Те, кто ждал своей очереди в нефе, виделись серыми, мутными — обвисшая пятнистая шерсть, изредка блеск зрачка, топтанье на месте. Мужчины, неотличимые друг от друга, женщины на одно лицо. Они постукивали четками, шептались, пересмеивались. Пришли они с гулянья, и от них разило пивом. Двое были в личинах из толченых листьев, земли, веток, травы — всего, что подвернулось под руку, и с добавлением овечьего, козьего либо гусиного жира эта смесь превращалась в густую кашицу, из которой лепили личины — часто неумело, грубо, так что не всегда догадаешься, кто перед тобой, но всегда животных, подлинных или выдуманных. Эти две личины были сляпаны кое-как — собачья голова, а вторая не пойми что. Птица? Но у нее вроде не клюв, а рог, и я не мог припомнить животное с таким рогом.
Я устал, но беспокойство не отпускало меня; лютня Ньюмана опять пробралась в церковь, прячась среди теней. Или она и не исчезала? В очереди ее никто не слышал, это было видно по ним, просто стояли и смотрели, как я обхожу церковь, зажигая свечи. Лютня преследовала меня, и где бы я ни находился, звучала она громко — нежное, однако не робкое пощипывание струн, от которого пламя каждой вновь зажженной свечи, оттрепетав, раскрывалось в ровный лепесток.

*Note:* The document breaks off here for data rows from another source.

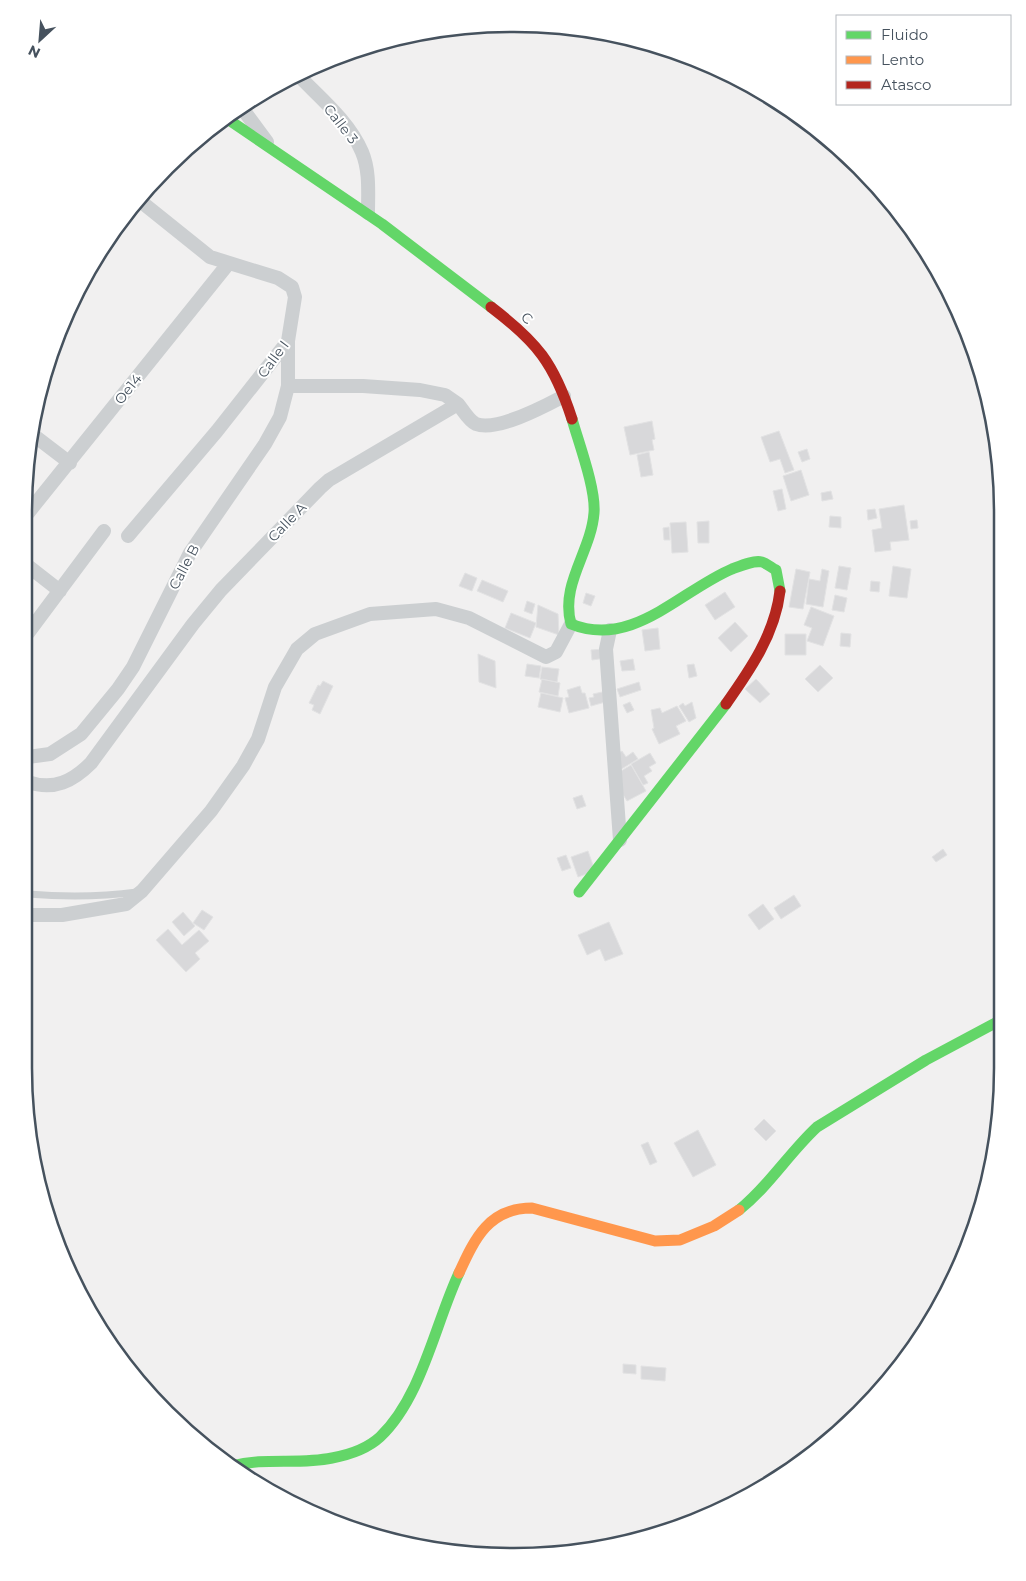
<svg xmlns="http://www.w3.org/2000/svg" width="1026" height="1581" font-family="Montserrat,sans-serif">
<rect width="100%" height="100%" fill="#f1f0f0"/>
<path fill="#d8d8da" stroke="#e2e2e3" d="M652,421L655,439L652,440L654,450L630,455L624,427Z
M779,431L794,470L785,473L780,459L770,462L761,437Z
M807,449L810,459L802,462L798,452Z
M649,452L653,475L641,477L637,455Z
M801,470L809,495L791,501L783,476Z
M782,489L786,509L778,511L773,491Z
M831,491L833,499L822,501L821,493Z
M904,505L909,540L890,542L891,550L875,552L872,530L882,528L879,509Z
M875,509L877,518L868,520L867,510Z
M830,516L841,517V528L829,527Z
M917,520L918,528L911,529L910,521Z
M709,521V543H698L697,522Z
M686,522L688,552L672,553L670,523Z
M669,527L670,540H664L663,528Z
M839,566L851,568L847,590L835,588Z
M893,566L911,569L907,598L889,596Z
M796,569L810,572L803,609L789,607Z
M822,569L829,571L823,607L806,604L809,579L820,581Z
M465,573L477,578L472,591L459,586Z
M482,580L508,591L503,602L477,591Z
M871,581L880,582L879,592L870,591Z
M725,592L735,607L715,620L705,605Z
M586,593L595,596L591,606L583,603Z
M835,595L847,598L844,612L832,610Z
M527,601L535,604L532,614L524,611Z
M538,605L558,614L559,635L536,627Z
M811,607L834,616L823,646L807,641L812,628L804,625Z
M511,613L536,623L530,638L505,628Z
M735,622L748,636L731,652L718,638Z
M658,628L660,649L645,651L642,630Z
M841,633L851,634L850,647L840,646Z
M785,634H806V655H785Z
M604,649L606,658L592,660L591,650Z
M478,654L495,661L496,688L479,682Z
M633,659L635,670L622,671L620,661Z
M527,664L541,666L539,678L525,676Z
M694,664L697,676L689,678L687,665Z
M820,665L833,678L818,692L805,679Z
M542,667L559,669L557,682L540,679Z
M542,679L560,683L558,696L539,692Z
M756,679L770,694L760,703L745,689Z
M323,681L333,686L320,714L312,710L314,705L309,703L318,685L320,686Z
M639,682L641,690L620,697L617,689Z
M580,686L582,693H585L589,708L569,713L565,698L569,697L567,690Z
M607,691L609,701L591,706L589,698L594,697L593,694Z
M541,693L563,698L560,712L538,707Z
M630,702L634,710L627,713L623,705Z
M692,702L696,718L689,722L679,706L683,703L685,706Z
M677,706L686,721L676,726L680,734L659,744L652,729L654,728L651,710L660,708L662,713Z
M622,751L626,757L633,752L638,759L620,770L614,756Z
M650,753L656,763L649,767L652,771L644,776L648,783L643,785L631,764Z
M631,765L646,791L627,801L619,788L616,774Z
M582,795L586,806L577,809L573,798Z
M943,849L947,855L936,862L932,857Z
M588,851L595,871L578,877L571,857Z
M566,855L571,868L562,871L557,858Z
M794,895L801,906L781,919L774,908Z
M763,904L774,919L759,930L748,915Z
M202,910L213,917L204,930L193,923Z
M183,912L195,926L184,936L172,922Z
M609,922L623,954L605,961L600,949L587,955L578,935Z
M168,929L182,945L199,930L209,941L195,953L200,959L186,972L156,940Z
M764,1119L776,1131L766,1141L754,1129Z
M698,1130L716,1165L693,1177L674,1143Z
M648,1142L657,1162L650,1165L641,1145Z
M623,1364L636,1365V1374L623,1373Z
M641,1366L666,1368L665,1381L641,1379Z"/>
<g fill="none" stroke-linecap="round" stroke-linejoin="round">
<path stroke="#cccfd1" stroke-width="7" d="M28,894C65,897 99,897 137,892"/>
<path stroke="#cccfd1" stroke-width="14" d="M297,74C319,97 349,121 362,152C370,171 368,193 368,213
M242,108L267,142
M458,404C463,410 469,421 476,424C497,432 545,406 564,396
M32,434L70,463
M28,513L228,264
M128,536L217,431L288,341L295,297L292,287L278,278L210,257L139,200
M28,566L60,591
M610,630L606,649L620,840
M28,633L104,531
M28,757L50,754L81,734L118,689L133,667L190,553L265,444L280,417L288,386V341
M28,782C54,791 73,781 91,763L193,624L221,590L320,488L329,480L458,404L445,395L420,390L363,386H288
M28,915H62L126,904L142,891L211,811L243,766L258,739L275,687L297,649L315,634L370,614L436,609L469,618L546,657L556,652L571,624"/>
<path stroke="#63d668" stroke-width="11" d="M226,118L382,224L491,307
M572,419C579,444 596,489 594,513C591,552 560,584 571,624C632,649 680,591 732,569C740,566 753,560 762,562C766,563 772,568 776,570L780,591
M579,892L726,704
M739,1210C769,1186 789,1153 817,1127L926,1060L999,1021
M233,1466C264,1457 299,1465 332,1458C348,1455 367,1449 380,1437C422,1397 435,1324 459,1273"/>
<path stroke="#ff974d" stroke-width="11" d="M459,1273C475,1238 489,1208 532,1208L655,1241L680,1240L714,1226L739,1210"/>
<path stroke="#b3261e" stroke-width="11" d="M491,307C537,342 554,363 572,419
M726,704C750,670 775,634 780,591"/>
</g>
<g text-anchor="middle" stroke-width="4" stroke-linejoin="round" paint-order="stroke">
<g font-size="14" fill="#46525e" stroke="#fff">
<text transform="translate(341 124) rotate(52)" y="5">Calle 3</text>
<text transform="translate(527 318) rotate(41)" y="5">C</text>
<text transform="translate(273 359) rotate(-54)" y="5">Calle I</text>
<text transform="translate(128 389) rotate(-51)" y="5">Oe14</text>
<text transform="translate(287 522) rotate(-46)" y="5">Calle A</text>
<text transform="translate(184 567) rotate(-62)" y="5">Calle B</text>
</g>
</g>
<path d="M0 0H1026V1581H0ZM512 32H514A480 480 0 0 1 994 512V1068A480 480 0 0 1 514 1548H512A480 480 0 0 1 32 1068V512A480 480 0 0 1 512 32Z" fill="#fff" fill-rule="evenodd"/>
<path fill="none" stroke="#46525e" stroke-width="2.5" d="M512 32H514A480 480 0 0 1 994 512V1068A480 480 0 0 1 514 1548H512A480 480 0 0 1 32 1068V512A480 480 0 0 1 512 32Z"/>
<rect x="836" y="15" width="175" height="90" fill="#ffffff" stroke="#b5babf"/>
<rect x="846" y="31" width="25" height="8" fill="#63d668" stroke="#b5babf"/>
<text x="881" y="40" font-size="15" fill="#46525e">Fluido</text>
<rect x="846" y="56" width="25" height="8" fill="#ff974d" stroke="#b5babf"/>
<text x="881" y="65" font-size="15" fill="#46525e">Lento</text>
<rect x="846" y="81" width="25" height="8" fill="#b3261e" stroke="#b5babf"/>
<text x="881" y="90" font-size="15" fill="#46525e">Atasco</text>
<g transform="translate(40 40) rotate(206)" stroke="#ffffff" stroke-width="4" paint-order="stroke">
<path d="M0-4L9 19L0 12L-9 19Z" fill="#46525e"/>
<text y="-8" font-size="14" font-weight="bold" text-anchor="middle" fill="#46525e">N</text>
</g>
</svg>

Пение, музыка, танцы на церковном дворе. Вся деревня собралась вокруг нас, напирала. Отблески их факелов настырно лезли в наши окна, когда они приплясывали под стенами — парни из сараев в полном составе, дети, усталые матери, пряхи и пахари, косари и пастухи, доильщицы и сырные девушки, мясник, плотник, кузнец, пекарь — этих у нас было только по одному, — жена Льюиса в грузной тягости, Танли вроде бы, Джанет Грант даже, Хэрри и Кэт Картер. Взявшись за руки, они ходили цепочкой вокруг церкви, повторяя один и тот же распев, каждый раз все громче и громче.

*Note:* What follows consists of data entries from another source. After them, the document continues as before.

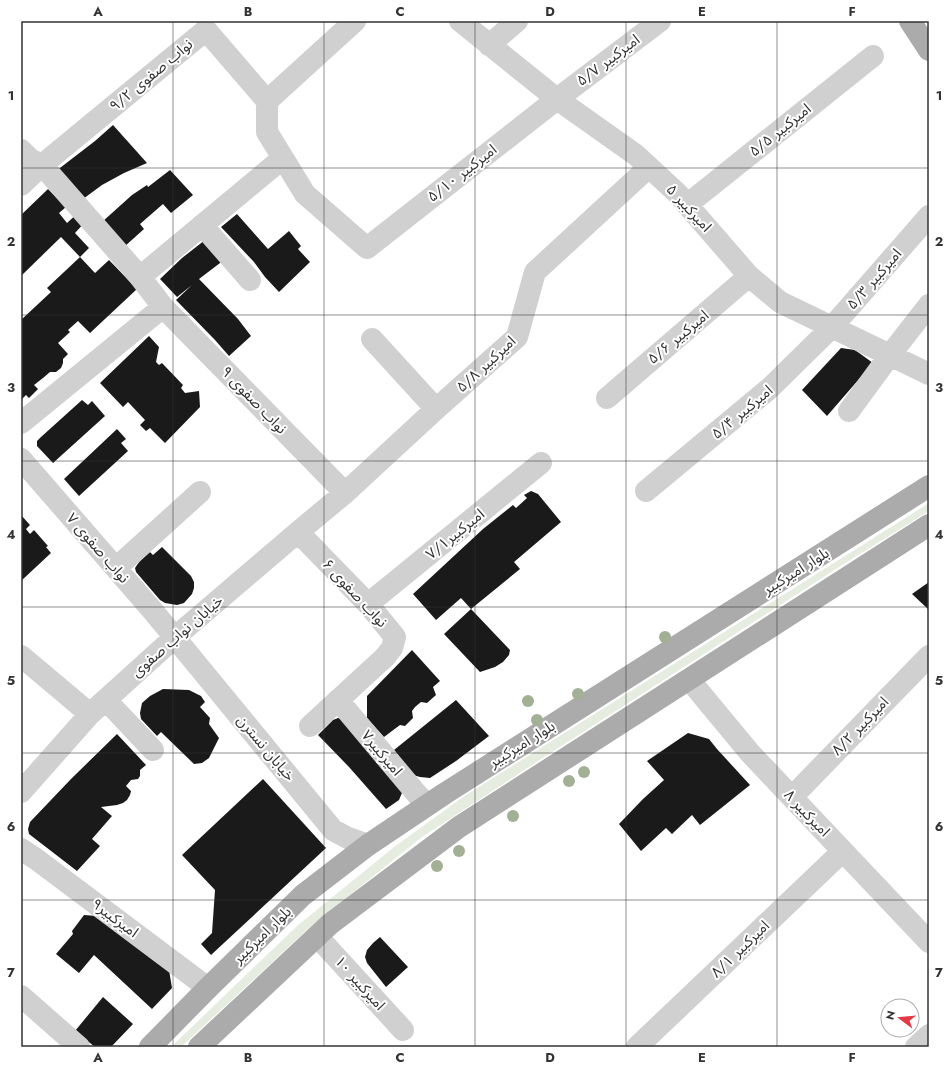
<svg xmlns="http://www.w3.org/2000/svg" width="950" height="1068" viewBox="0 0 950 1068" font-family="Jost,'Noto Sans Arabic',sans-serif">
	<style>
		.green { fill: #e6ecdf }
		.building { fill: #1a1a1a }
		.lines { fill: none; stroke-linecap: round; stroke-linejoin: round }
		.minor { stroke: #d0d0d0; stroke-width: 22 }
		.major { stroke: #ababab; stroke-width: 22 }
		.tree { fill: #a2b095 }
		.grid { fill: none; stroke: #333; stroke-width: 1; stroke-opacity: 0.55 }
		.labels { text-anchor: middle; stroke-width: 4; stroke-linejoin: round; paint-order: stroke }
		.street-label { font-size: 15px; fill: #333; stroke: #fff }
		.neatline { fill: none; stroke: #333; stroke-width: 1.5 }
		.grid-label { font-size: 13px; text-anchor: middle; font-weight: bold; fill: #333 }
	</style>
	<rect width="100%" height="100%" fill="#fff"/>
	<path class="green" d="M929 503V511L839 567 532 765 422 837 309 928 181 1047H174L172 1046 297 926 394 847 463 797Z"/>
	<path class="building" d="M113 125 147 163 124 173 102 185 83 199 56 171 95 141Z
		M170 170 193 195 171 213 163 204 140 224 144 229 124 247 102 222 132 195 147 185 148 187Z
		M48 189 66 207 59 213 67 223 79 212 86 221 75 233 89 248 80 257 95 273 109 260 137 289 90 333 78 321 68 330 70 332 58 343 68 354 63 359V363L61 368 56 372H50L43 378 34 385 38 389 29 398 26 395 21 400V320L51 292 47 288 80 257 61 237 21 276V215Z
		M237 214 268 249 289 231 301 246 298 249 310 262 279 292 265 277 254 262 221 227Z
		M205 240 224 260 199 279 238 319 251 336 229 356 215 340 176 300 192 285 177 297 160 279 182 258Z
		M149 336 159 347 156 362 159 365 162 363 183 385 181 388 185 393 199 391 200 407 165 443 150 428 146 431 140 425 145 420 128 402 123 407 100 383Z
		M841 348 855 350 873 363 827 416 802 390Z
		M82 400 88 405 92 401 105 416 53 463 37 446V441L41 437Z
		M117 429 126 439 121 443 128 451 79 496 64 479Z
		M531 491 538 494 561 522 514 562 520 569 471 609 461 598 436 620 413 594 483 529 513 505 516 508 527 498 524 495Z
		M21 515 30 525 26 529 30 534 34 530 48 546 46 547 51 553 21 581Z
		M162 547 191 576 194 582V588L192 594 184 603 177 605 165 603 160 600 136 572 135 568 137 565 140 561 150 552 153 555Z
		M929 582V610L912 594Z
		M471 609 510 650 509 655 503 662 495 667 480 672 444 634Z
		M412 650 440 681 433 687 436 695 427 703 421 702 415 707 412 711 413 718 405 726 400 725 384 737 367 718V696Z
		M163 689 189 690 201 696 205 702 200 707 210 718 209 724 219 738 209 758 202 763 194 764 161 732 157 736 141 719 140 713 142 703 150 696Z
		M456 700 489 736 456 761 430 778 420 777 413 775 394 750Z
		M338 718 346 720 404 788 399 800 386 809 349 767 318 735 333 720Z
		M688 733 709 739 717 749 750 785 700 825 692 815 672 834 666 828 641 851 619 824 643 799 664 780 647 761Z
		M117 734 146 765 140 770V776L138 779 131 780 126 786 131 791 130 795 127 800 123 803 117 805 101 807 112 816 92 839 100 846 77 871 29 834 28 829 30 822 71 779Z
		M263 779 326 848 211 955 201 944 212 933 215 890 182 855Z
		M84 915 97 916 169 970 172 988 152 1009 94 955 79 973 56 954 73 934 72 931Z
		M380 937 408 967 386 987 367 963 365 957 367 950 373 943Z
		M103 997 133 1024 111 1047H95L75 1031Z"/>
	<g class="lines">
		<path class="minor" d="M355 21 267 101V132L305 194 367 248 557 99 660 21
			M460 21 557 99 636 155 677 193 749 276 780 302 929 374
			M489 45 517 21
			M21 150 30 159 42 165 140 277 163 307 345 493
			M21 185 42 165 206 30 267 101
			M688 204 873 56
			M202 225 250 280
			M140 277 283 158
			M372 339 436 409
			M607 398 749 276
			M849 411 890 355 929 305
			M21 423 163 307
			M21 459 153 611 333 830 348 838 368 845
			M646 491 770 388 832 327 929 216
			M298 532 368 604 395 637 392 648 385 657 310 726
			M116 568 200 492
			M368 604 541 463
			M21 656 90 714
			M690 679 697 689 750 753 929 942
			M106 700 153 750
			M338 700 416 793 427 805
			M21 792 90 714 174 638 298 532 345 493 436 409 517 337 535 272 649 167
			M792 797 929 656
			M21 849 36 859 208 988
			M316 937 326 946 403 1030
			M21 996 79 1047
			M637 1047 843 851
			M916 1047 929 1035"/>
		<path class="major" d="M910 21 929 50
			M150 1047 208 988 303 895 368 845 444 794 929 486
			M199 1047 330 924 459 827 929 525"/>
	</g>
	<g class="tree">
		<circle cx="665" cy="637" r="6"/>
		<circle cx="578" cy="694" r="6"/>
		<circle cx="528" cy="701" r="6"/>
		<circle cx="537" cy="720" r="6"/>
		<circle cx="584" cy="772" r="6"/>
		<circle cx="569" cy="781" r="6"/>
		<circle cx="513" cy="816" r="6"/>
		<circle cx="459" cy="851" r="6"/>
		<circle cx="437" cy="866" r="6"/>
	</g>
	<path class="grid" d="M173 21V1047M324 21V1047M475 21V1047M626 21V1047M777 21V1047M21 168H929M21 315H929M21 461H929M21 607H929M21 753H929M21 900H929"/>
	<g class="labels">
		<g class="street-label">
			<text transform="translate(608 60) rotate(-37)" y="5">امیرکبیر ۵/۷</text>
			<text transform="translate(151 75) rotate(-40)" y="5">نواب صفوی ۹/۲</text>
			<text transform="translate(780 130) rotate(-39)" y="5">امیرکبیر ۵/۵</text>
			<text transform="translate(462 173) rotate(-38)" y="5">امیرکبیر ۵/۱۰</text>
			<text transform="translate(689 208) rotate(47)" y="5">امیرکبیر ۵</text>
			<text transform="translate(874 279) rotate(-49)" y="5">امیرکبیر ۵/۳</text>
			<text transform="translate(678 337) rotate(-40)" y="5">امیرکبیر ۵/۶</text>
			<text transform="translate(486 364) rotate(-43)" y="5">امیرکبیر ۵/۸</text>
			<text transform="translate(254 400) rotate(46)" y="5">نواب صفوی ۹</text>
			<text transform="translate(742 412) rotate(-40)" y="5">امیرکبیر ۵/۴</text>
			<text transform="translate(455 534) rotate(-39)" y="5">امیرکبیر۷/۱</text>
			<text transform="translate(98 548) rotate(49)" y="5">نواب صفوی ۷</text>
			<text transform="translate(796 571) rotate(-32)" y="5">بلوار امیرکبیر</text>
			<text transform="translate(355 593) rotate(47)" y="5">نواب صفوی ۶</text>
			<text transform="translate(177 636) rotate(-41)" y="5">خیابان نواب صفوی</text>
			<text transform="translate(860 726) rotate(-46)" y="5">امیرکبیر ۸/۲</text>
			<text transform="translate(522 744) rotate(-32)" y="5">بلوار امیرکبیر</text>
			<text transform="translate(266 748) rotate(50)" y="5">خیابان نسترن</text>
			<text transform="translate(382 753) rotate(50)" y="5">امیرکبیر۷</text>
			<text transform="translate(807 813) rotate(46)" y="5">امیرکبیر ۸</text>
			<text transform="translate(115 918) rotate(37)" y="5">امیرکبیر۹</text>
			<text transform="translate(262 935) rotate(-44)" y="5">بلوار امیرکبیر</text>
			<text transform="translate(740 949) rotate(-44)" y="5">امیرکبیر ۸/۱</text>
			<text transform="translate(360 983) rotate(48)" y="5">امیرکبیر ۱۰</text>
		</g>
	</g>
	<rect width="950" height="1068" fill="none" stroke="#ffffff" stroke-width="44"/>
	<g transform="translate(900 1018) rotate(286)"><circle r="19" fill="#ffffff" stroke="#adadad"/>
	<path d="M0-3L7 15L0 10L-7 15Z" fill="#e63946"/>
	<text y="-6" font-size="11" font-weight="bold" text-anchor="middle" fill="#333333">N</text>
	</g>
	<rect x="22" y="22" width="906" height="1024" class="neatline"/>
	<g class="grid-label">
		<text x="98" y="16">A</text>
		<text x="248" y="16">B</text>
		<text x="400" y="16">C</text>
		<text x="550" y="16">D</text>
		<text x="702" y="16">E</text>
		<text x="852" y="16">F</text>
		<text x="11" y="100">1</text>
		<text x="939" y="100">1</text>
		<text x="11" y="246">2</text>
		<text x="939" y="246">2</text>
		<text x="11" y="392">3</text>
		<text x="939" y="392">3</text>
		<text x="11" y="539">4</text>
		<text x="939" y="539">4</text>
		<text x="11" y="685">5</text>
		<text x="939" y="685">5</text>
		<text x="11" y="831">6</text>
		<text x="939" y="831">6</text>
		<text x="11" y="977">7</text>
		<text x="939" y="977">7</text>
		<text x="98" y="1062">A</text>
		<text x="248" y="1062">B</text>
		<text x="400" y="1062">C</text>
		<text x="550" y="1062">D</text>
		<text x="702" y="1062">E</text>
		<text x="852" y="1062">F</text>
	</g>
</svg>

Вскоре, сцепив руки, они взяли церковь в кольцо, как обычно в Прощеный вторник накануне удара в колокол, что подаст сигнал гасить огни, и тогда их пригласят в церковь, прикажут факелы потушить, а зубы стиснуть и не размыкать все сорок дней поста. Личины, одежда, которой они поменялись друг с другом, это их возбуждало. Последние исповеди я выслушивал со свечой у моих ног, и ее слабое горение лишь усиливало черноту тьмы. Выпивка развязала им языки, без стеснения они сдавали мне свои грехи, часто не один, а кое-кто и с полдюжины. Небо потемнело до сине-серого, затем до угольного цвета, шум во дворе то нарастал, то спадал, словно о церковные стены разбивались волны бушующего моря.